After spending a year learning about Human Rights and Equality it can seem a straightforward issue that you back 100%. However, sometimes in practice rights and equality rights can seem to clash. It can be complicated task to decide which right or issues wins over another so in today’s session we put some difficult questions to the group. Here are a couple of our case studies and one response from someone on the course. What do you think? Why not leave a comment?
Sceanario 1:A women took 9 months maternity leave last year. The next tax year her male colleagues were given a raise. She wasn’t given one and she was told that she hadn’t progressed as much as a worker as she had missed ¾ of the year. She said that it was discrimination against her as a woman and against her decision to have children. Agree?
Lois (14): I think that it isn’t fair that she doesn’t get the same amount of pay, even though she could be just as much of a hard-worker as any of the other employers. It was her choice whether to have a baby or not, but i don’t think that she should be penalized for being a woman and having to take the time off. I think that possibly, for a solution, she could have half the pay rise that the other employees do, as she has only done half the work.
Scenario 2:A school finds out that one its teachers is a member of the BNP (an extreme right-wing party that has been branded racist and fascist). They call an emergency meeting with the teacher and discuss his future at the school. They are considering sacking him as racism goes against the values of the school. He says it is within his rights to hold his own political opinions and that it would be discrimination to sack him. He says there are teachers who are religious at the school, even though its non-religious. Why are his views any different? Agree?
Jamil (14): So if a teacher is part of the BNP then I will agree to sack the teacher incase she/he teaches the children differently and have a favouritee student and then they will have less students in the school than they hoped all because of their teacher.
Scenario 3: The Catholic Adoption Agency are a partly government funded organization. They will not allow gay couples to adopt children from their agency, even if the couple are Catholic. They say it is the beliefs of their religion and they should be allowed to follow their religion. Gay couples opposing the ban on Gay adoption say it is discrimination against them for being Gay, which is against the law. Agree?

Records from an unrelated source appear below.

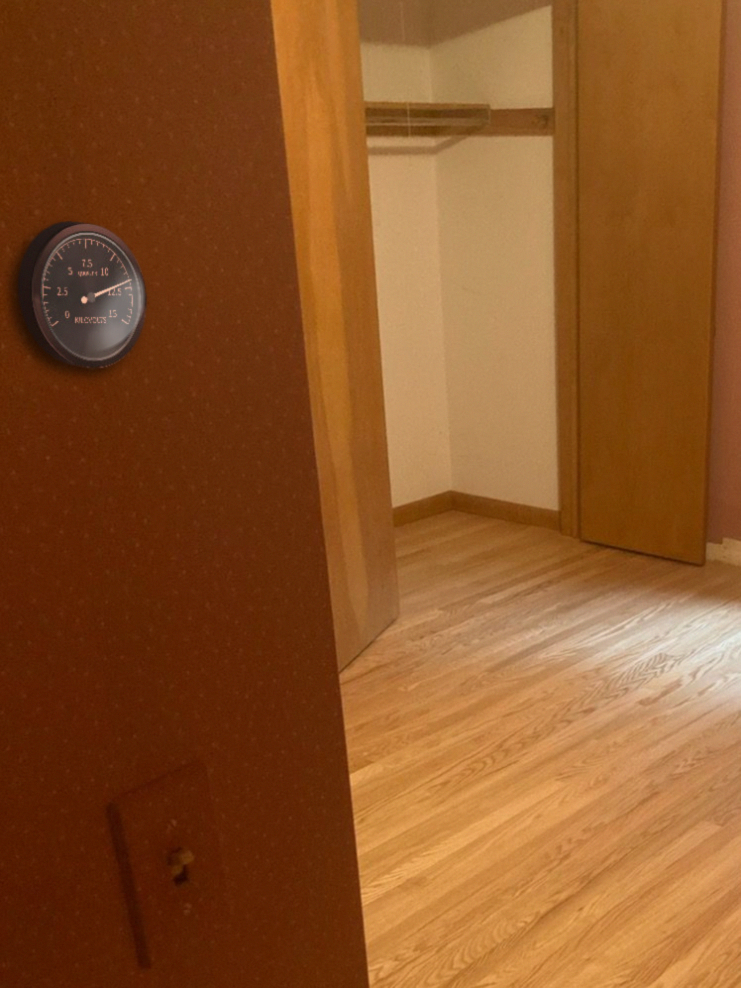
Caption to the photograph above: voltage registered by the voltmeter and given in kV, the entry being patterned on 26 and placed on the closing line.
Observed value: 12
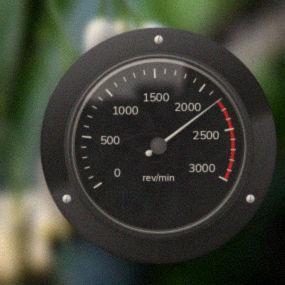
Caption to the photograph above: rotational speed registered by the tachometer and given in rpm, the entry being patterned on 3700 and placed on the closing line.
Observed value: 2200
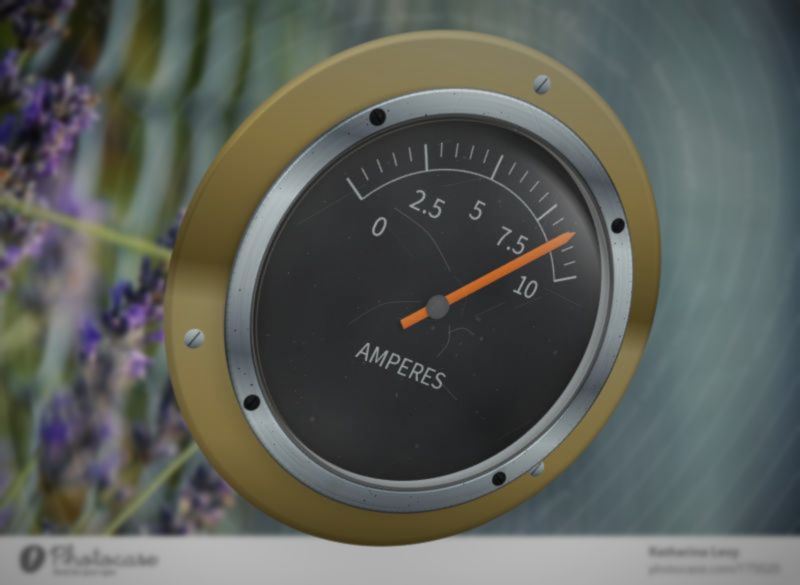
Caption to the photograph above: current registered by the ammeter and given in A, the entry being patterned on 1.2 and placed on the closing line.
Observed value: 8.5
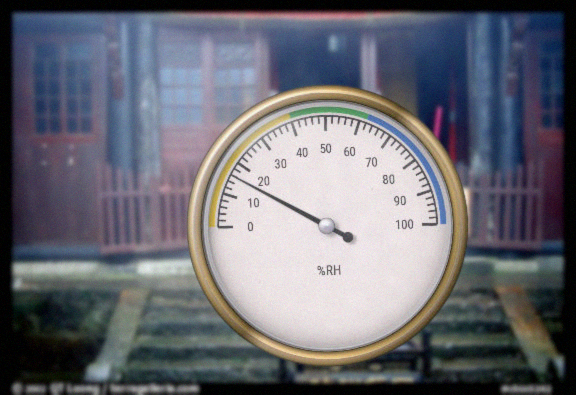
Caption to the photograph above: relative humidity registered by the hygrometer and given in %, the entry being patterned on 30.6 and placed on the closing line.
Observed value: 16
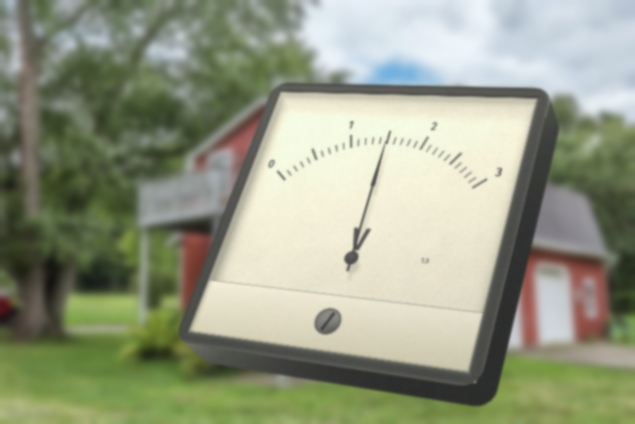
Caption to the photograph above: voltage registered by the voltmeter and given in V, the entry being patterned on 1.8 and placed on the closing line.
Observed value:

Jess (29): I think I would side with the Gay couple, especially if they themselves were Catholic. Whilst I respect peoples religious beliefs I do think that beliefs and religious practices can be much influenced by the time and place in which the followers live. And by the individuals within the Church/Mosque/Synagogue/Temple. Because of this I think that religious practice should adapt and respond to increased understanding and tolerance for certain issues, for example sexuality or women’s rights and look to the history or their religion and where the outlawing of certain practices stemmed from.